> [SOURCE MATERIAL]
####################
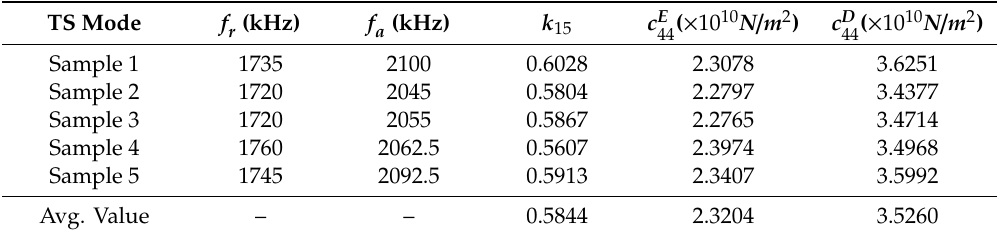
Table 3. Resonant and anti-resonant frequencies and the converted material constants in thickness shear extension (TS)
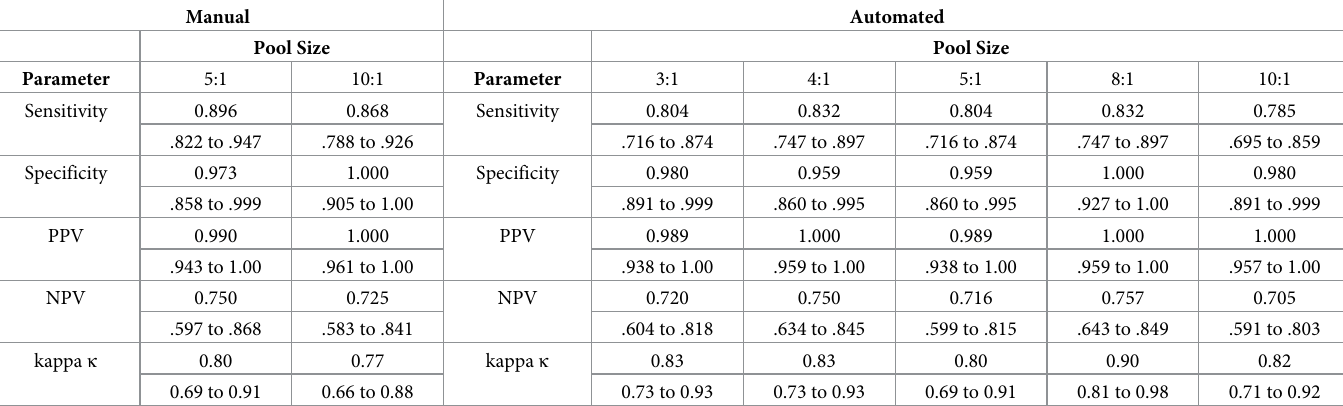
Table 5. Aptima 1 performance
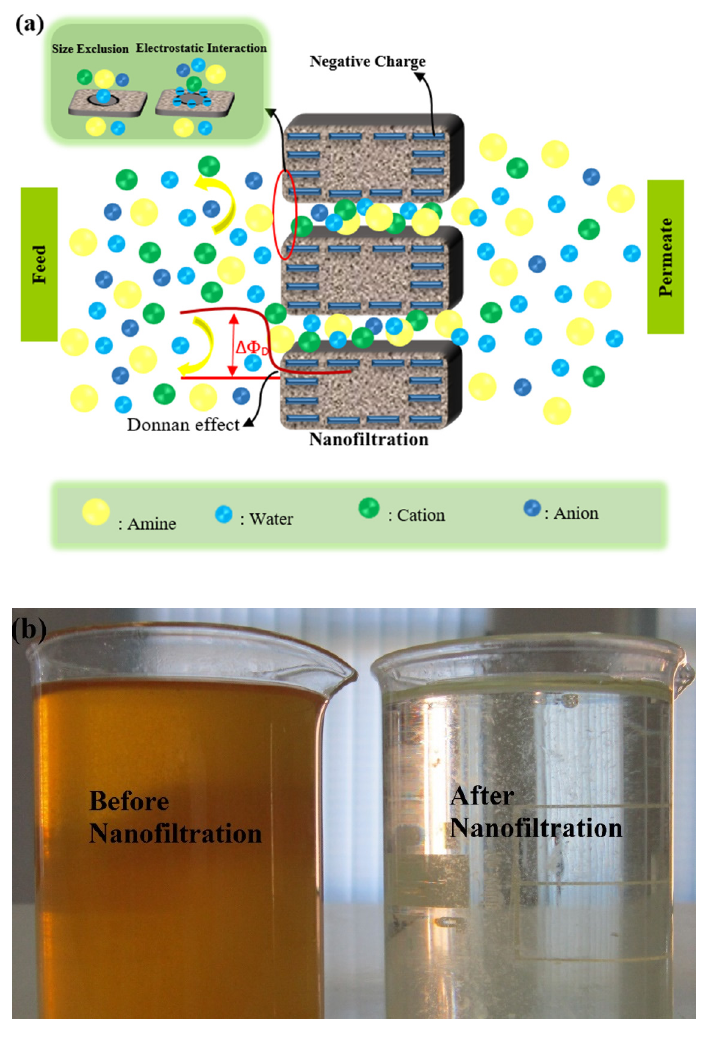
Figure 4. Schematic diagram of the mechanism of ions rejection performance from amine solvent by nanofiltration membrane ( a ), Samples of amine solution before and after nanofiltration process ( b ).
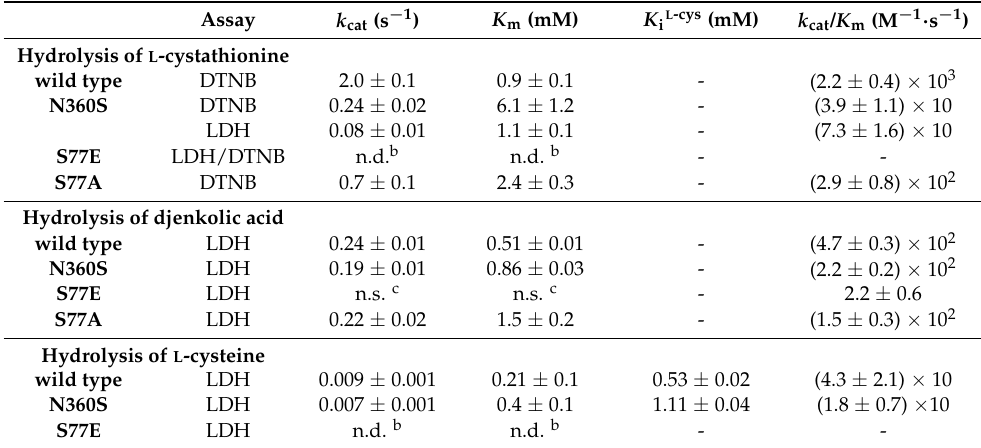
Table 1. Steady-state kinetic parameters of TgCGL variants a at pH 9 and 37 ◦ C.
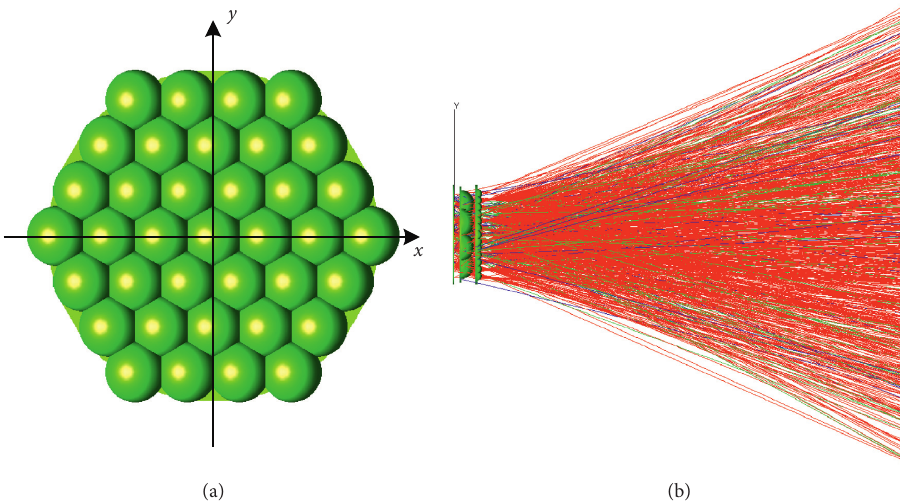
Figure 4: (a) Array structure diagram of a compound eye plano-convex lens; (b) ray-tracing renderings of the sunflower-shaped lens array and compound eye plano-convex lens.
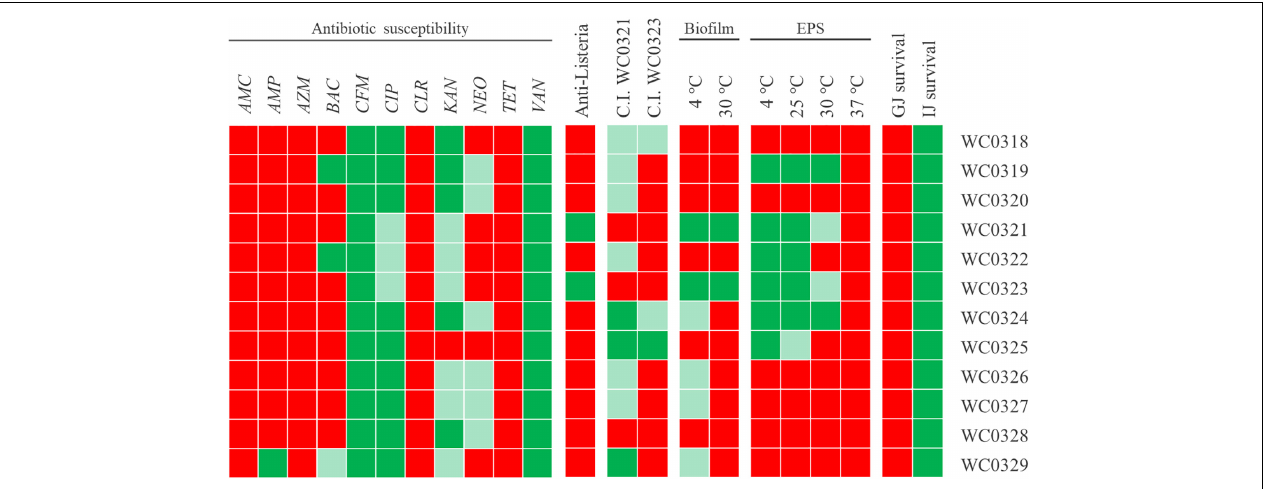
FIGURE 4 | Phenotypic traits of 12 Leuconostoc carnosum strains. Resistance (green), susceptibility (red), and intermediate behavior (light green) to amoxicillin/clavulanic acid (AMC), ampicillin (AMP), azithromycin (AZM), bacitracin (BAC), cefixime (CFM), ciprofloxacin (CIP), clarithromycin (CLR), kanamycin (KAN), neomycin (NEO), tetracycline (TET), and vancomycin (VAN); anti -Listeria activity and Cross-Immunity test (red, absence of growth inhibition; light green, inhibition zone with diameter < 10 mm; green, diameter ≥ 10 mm); biofilm production (red, OD 570 /OD 600 < 1; light green, ≥ 1; green, ≥ 5); EPS production (red, normal colonies; light green, slightly mucoid colonies; green, mucoid aspect); survival to gastric and intestinal juices (red, absence of viable cells; green, presence of residual growth).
####################
> [PROBLEM TO WORK ON] Could you set down verbatim the lines from the beginning of the entries above through the line containing "Figure 4: (a)", both included, leaving out the pictures?

> [ANSWER SPACE]
Table 3. Resonant and anti-resonant frequencies and the converted material constants in thickness shear extension (TS)
Table 5. Aptima 1 performance
Figure 4. Schematic diagram of the mechanism of ions rejection performance from amine solvent by nanofiltration membrane ( a ), Samples of amine solution before and after nanofiltration process ( b ).
Table 1. Steady-state kinetic parameters of TgCGL variants a at pH 9 and 37 ◦ C.
Figure 4: (a) Array structure diagram of a compound eye plano-convex lens; (b) ray-tracing renderings of the sunflower-shaped lens array and compound eye plano-convex lens.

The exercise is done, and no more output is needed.